Jesus podia pecar?
1. Formulação da dúvida
A questão distingue tentação real e possibilidade metafísica de pecado. Hb 4:15 diz que foi tentado em tudo “sem pecado”; Tg 1:13 afirma que Deus não é tentado pelo mal em sentido de sedução interna.
A pergunta será tratada como problema exegético e hermenêutico, e não como pretexto apologético. É indispensável distinguir aquilo que o texto efetivamente afirma, aquilo que a tradição inferiu e aquilo que a pesquisa moderna tenta reconstruir.
2. Exegese dos textos centrais
A cristologia clássica confessa uma pessoa divina com duas naturezas. Reformados historicamente tendem à impecabilidade: Cristo não podia pecar porque sua pessoa é o Filho eterno, embora suas tentações humanas fossem reais.
Quando termos originais são relevantes, eles devem ser interpretados pelo uso contextual. A etimologia não determina automaticamente o significado, e paralelos históricos só são probatórios quando cronologia, ambiente e função literária são comparáveis.
3. Estado da pesquisa acadêmica
Outros argumentam que tentação só é genuína se pecado fosse possível. A resposta clássica distingue realidade da pressão externa e capacidade moral: resistência perfeita não torna sofrimento irreal.
A pesquisa é graduada: consenso robusto, posição majoritária, debate aberto e hipótese minoritária não são tratados como equivalentes. Novidade cronológica de uma proposta não lhe concede prioridade sobre a força da evidência.
4. Perspectivas judaica, católica e Reformada/Evangélica
A pergunta não pode ser resolvida transformando naturezas em duas pessoas. A vontade humana de Cristo opera em unidade pessoal com o Filho.

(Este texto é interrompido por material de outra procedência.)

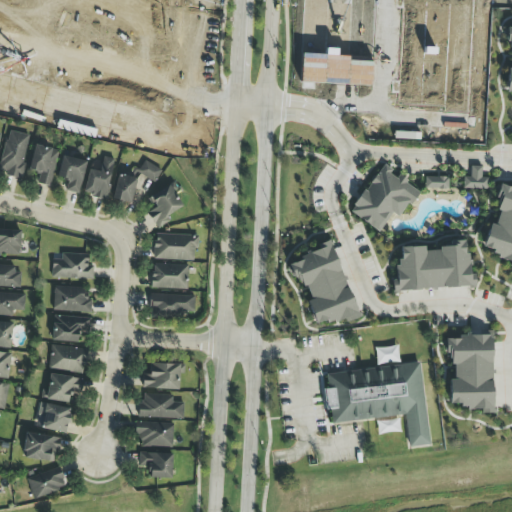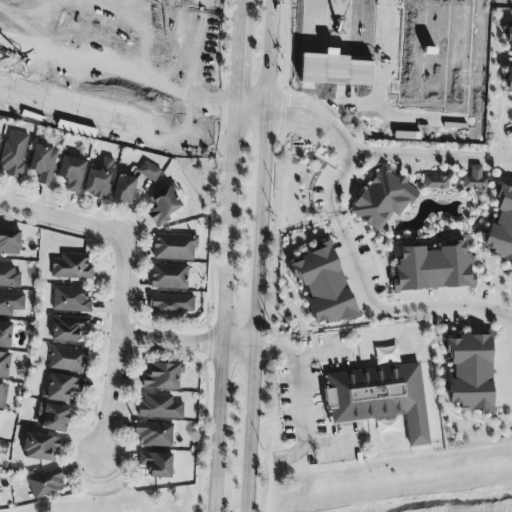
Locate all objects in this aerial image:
road: (235, 51)
building: (508, 61)
road: (251, 104)
road: (322, 111)
road: (321, 117)
road: (315, 121)
building: (13, 154)
road: (432, 157)
building: (43, 164)
building: (71, 173)
building: (99, 179)
building: (475, 179)
building: (133, 182)
building: (435, 183)
building: (383, 198)
building: (163, 206)
road: (56, 217)
building: (501, 225)
building: (9, 242)
building: (174, 247)
road: (261, 256)
building: (71, 267)
building: (433, 268)
building: (169, 276)
building: (9, 277)
building: (323, 285)
road: (367, 295)
building: (70, 300)
building: (11, 303)
building: (171, 305)
road: (221, 307)
building: (68, 328)
building: (5, 334)
road: (186, 341)
road: (114, 346)
road: (297, 354)
building: (67, 359)
building: (4, 364)
building: (470, 372)
road: (509, 374)
building: (161, 377)
building: (61, 388)
building: (3, 394)
building: (380, 398)
building: (159, 407)
building: (52, 418)
road: (303, 422)
building: (154, 434)
building: (40, 447)
building: (156, 464)
building: (45, 483)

A comparação é deliberadamente assimétrica quando necessário. Não se inventa uma posição judaica normativa sobre doutrinas especificamente cristãs; no catolicismo distingue-se Magistério de opinião exegética; na Reforma, confissão de reconstruções particulares.
5. Avaliação hermenêutica
Grau de certeza: B dentro da ortodoxia Reformada para impecabilidade; o modo filosófico é debatido.
A pergunta decisiva é: qual leitura explica melhor linguagem, contexto, gênero, história e trajetória canônica sem introduzir pressupostos desnecessários? A síntese confessional vem ao final, nunca no lugar da análise.
6. Síntese crítica e grau de certeza
Grau de certeza: C. O núcleo da questão possui boa sustentação, mas detalhes permanecem dependentes de pressupostos exegéticos ou reconstruções discutidas.
7. Implicações pastorais, apologéticas e missionárias
A resposta biblicamente fiel deve produzir humildade intelectual. O pregador não transforma probabilidade em certeza; o apologista não esconde evidência contrária; o missionário não confunde a forma cultural de sua tradição com o conteúdo normativo do evangelho. Dúvidas legítimas podem ser portas para investigação séria, não ameaças a serem silenciadas.
8. Bibliografia comentada
- Herman Bavinck — referência importante para aprofundar o problema.
- Donald Macleod, The Person of Christ — referência importante para aprofundar o problema.
- Thomas Morris — referência importante para aprofundar o problema.
- John Murray — referência importante para aprofundar o problema.